## PREGUNTAS DE LECTURA
**A)** Extrae literalmente del texto sobre Alexánder Obregón Rentería el fragmento que comienza en las palabras "La voz del loco" y termina después de "incesante de justicia.".
**B)** ¿Podrías resumir en dos oraciones el texto sobre Alexánder Obregón Rentería?
**C)** ¿Qué edad tiene el profesor según el texto sobre Alexánder Obregón Rentería?
----- TEXTO PARA ANALIZAR -----
Alexánder Obregón Rentería, la historia de un falso positivo judicial

La voz del loco
Alexánder Obregón Rentería es un profesor de 52 años que por una venganza terminó en la cárcel, de donde logró salir por sus propios medios después de demostrar su inocencia. La prisión le dejó un rastro de locura y una búsqueda incesante de justicia.
Alexánder está loco. Loco pero cuerdo. Alexánder siempre tiene los ojos puestos sobre quien habla con una furia palpitante. Hace cinco años que lo conozco y desde entonces me ha atravesado esa mirada temible, como si él fuera un ave de presa y yo una tórtola herida. A veces echa la cabeza para atrás y pone los ojos en blanco como si estuviera drogado o a punto de desmayarse y entonces ahí aparecen los ojos del lunático. Siempre está vestido muy desprolijo pero limpio, con pantalones holgados y camisas rotas que le caen frescas sobre una panza rotunda. Y habla muy duro, su voz pasa por encima de cualquier sonido como un camión y se refiere a sus enemigos con palabras y expresiones rimbombantes: estólidos, rémoras infectas, coprófagos, alambriqueros, saltapatraces, sodomitas. Sus enemigos hablan de él como de negro hijo de puta, loco, bochinchero. Sus enemigos no son poca cosa: criminales, fiscales, policías.
----- DATOS -----
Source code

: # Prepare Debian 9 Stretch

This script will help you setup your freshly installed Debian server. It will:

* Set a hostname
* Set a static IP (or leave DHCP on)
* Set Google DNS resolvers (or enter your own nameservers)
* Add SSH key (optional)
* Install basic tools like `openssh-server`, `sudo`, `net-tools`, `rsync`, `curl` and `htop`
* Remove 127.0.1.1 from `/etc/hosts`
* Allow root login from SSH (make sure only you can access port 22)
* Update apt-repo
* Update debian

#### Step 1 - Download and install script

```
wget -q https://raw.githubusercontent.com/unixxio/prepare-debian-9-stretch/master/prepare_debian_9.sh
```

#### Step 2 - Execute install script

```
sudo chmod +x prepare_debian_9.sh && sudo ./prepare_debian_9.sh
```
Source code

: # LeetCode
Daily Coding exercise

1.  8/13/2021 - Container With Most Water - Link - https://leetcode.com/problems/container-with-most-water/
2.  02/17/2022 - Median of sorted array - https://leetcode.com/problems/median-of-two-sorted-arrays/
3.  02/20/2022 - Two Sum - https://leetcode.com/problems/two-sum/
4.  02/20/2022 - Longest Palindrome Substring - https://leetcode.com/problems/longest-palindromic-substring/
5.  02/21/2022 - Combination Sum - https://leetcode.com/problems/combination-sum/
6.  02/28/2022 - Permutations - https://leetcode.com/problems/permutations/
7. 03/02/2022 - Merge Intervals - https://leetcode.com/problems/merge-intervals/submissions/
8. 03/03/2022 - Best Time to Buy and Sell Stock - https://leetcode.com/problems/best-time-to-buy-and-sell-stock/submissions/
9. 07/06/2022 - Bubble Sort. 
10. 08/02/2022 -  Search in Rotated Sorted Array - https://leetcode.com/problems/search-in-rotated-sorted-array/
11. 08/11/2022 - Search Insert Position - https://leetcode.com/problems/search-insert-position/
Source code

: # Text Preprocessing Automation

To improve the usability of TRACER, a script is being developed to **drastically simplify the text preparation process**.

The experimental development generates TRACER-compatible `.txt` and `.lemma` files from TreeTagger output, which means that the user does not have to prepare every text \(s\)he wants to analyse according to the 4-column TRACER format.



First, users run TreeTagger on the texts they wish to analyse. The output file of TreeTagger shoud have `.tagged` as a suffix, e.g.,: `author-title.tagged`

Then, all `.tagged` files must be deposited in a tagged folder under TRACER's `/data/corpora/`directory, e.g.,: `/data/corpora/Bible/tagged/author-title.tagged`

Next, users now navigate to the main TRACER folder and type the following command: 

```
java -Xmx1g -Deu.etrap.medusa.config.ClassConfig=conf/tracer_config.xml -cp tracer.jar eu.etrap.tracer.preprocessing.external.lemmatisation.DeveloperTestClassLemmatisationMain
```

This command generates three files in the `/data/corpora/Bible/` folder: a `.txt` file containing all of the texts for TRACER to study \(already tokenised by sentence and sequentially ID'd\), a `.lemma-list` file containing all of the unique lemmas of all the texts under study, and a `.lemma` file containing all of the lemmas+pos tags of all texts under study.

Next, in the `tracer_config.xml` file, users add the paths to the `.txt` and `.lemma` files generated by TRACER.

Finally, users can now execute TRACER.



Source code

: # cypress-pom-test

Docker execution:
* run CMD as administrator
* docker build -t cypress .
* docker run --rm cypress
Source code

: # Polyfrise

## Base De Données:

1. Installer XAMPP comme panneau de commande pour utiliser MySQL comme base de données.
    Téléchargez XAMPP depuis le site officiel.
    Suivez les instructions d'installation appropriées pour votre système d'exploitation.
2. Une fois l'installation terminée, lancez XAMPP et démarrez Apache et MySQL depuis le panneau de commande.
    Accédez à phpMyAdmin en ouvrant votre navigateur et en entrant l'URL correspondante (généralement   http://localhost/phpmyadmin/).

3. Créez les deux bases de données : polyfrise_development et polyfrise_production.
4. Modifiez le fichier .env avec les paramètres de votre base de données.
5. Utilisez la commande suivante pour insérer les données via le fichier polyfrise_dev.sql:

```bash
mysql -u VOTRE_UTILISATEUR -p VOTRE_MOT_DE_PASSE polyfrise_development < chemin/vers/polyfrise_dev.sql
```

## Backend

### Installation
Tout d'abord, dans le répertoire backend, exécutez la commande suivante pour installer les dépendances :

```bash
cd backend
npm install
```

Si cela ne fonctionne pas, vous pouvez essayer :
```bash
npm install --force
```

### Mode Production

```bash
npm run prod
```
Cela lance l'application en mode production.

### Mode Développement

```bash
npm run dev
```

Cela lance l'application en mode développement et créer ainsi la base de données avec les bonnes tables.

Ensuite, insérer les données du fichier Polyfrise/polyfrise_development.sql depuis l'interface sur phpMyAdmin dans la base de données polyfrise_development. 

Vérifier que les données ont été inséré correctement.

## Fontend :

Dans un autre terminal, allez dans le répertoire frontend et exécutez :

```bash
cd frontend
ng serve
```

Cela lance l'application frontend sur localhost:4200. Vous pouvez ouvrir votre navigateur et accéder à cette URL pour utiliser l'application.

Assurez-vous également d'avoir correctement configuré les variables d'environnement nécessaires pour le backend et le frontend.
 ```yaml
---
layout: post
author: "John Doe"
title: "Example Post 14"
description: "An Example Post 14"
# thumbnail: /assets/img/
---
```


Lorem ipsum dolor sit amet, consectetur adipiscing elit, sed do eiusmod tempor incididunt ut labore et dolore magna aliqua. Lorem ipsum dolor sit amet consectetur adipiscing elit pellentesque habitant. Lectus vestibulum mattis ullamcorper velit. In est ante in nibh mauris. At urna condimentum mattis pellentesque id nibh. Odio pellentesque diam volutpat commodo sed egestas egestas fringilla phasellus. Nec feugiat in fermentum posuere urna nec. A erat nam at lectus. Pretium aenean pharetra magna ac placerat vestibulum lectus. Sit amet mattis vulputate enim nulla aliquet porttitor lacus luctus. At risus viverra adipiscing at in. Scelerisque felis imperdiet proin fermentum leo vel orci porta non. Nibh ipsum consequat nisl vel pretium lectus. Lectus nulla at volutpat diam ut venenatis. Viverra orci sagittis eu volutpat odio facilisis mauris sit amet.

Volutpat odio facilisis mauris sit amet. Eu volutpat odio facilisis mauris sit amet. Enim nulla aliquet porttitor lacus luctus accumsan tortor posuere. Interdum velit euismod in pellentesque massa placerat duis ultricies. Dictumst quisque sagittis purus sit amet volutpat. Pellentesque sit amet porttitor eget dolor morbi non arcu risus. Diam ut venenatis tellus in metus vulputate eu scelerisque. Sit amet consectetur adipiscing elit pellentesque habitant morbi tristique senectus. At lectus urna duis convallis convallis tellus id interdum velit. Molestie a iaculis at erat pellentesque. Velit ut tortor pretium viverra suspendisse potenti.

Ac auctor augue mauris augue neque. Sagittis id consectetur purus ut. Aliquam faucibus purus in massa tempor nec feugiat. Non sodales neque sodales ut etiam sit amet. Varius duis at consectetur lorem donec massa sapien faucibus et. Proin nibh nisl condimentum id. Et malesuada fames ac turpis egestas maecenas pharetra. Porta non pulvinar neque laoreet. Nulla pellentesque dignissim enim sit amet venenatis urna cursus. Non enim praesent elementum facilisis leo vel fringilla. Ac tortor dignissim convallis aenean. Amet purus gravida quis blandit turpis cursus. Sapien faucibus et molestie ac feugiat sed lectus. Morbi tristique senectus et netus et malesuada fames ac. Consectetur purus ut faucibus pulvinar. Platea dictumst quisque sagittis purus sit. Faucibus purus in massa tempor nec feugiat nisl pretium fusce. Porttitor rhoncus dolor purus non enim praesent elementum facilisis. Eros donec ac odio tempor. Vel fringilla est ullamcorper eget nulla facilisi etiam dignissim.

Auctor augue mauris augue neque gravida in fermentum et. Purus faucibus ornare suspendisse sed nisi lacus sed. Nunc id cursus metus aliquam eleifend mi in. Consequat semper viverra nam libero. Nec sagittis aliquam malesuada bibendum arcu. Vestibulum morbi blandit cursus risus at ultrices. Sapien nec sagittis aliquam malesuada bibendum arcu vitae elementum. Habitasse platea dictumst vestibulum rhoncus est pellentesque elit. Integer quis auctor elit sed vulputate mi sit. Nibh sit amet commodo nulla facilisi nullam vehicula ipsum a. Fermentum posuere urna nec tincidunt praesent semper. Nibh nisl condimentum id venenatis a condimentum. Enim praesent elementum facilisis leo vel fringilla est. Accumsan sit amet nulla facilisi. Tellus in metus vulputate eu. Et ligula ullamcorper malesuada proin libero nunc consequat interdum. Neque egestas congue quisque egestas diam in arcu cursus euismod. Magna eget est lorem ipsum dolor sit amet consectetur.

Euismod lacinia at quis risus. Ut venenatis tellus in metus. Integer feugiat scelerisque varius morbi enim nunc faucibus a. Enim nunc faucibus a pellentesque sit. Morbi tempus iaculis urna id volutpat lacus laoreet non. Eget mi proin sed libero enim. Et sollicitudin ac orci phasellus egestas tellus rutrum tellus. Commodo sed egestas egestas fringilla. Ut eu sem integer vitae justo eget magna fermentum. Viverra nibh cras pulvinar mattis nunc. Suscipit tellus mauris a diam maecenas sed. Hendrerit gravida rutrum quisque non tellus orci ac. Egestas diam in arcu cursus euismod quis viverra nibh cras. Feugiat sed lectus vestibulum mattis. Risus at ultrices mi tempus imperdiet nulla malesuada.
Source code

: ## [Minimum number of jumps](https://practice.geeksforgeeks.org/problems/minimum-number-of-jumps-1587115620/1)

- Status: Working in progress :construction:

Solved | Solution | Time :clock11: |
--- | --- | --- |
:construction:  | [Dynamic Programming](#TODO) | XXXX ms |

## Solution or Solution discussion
-----
## RESPUESTAS POR TAREA
**A)**
La voz del loco
Alexánder Obregón Rentería es un profesor de 52 años que por una venganza terminó en la cárcel, de donde logró salir por sus propios medios después de demostrar su inocencia. La prisión le dejó un rastro de locura y una búsqueda incesante de justicia.

**B)** Alexánder Obregón Rentería es un profesor de 52 años que terminó en la cárcel por una venganza y salió por sus propios medios tras demostrar su inocencia. La prisión le dejó un rastro de locura y una búsqueda incesante de justicia, y sus enemigos son criminales, fiscales y policías.

**C)** 52 años.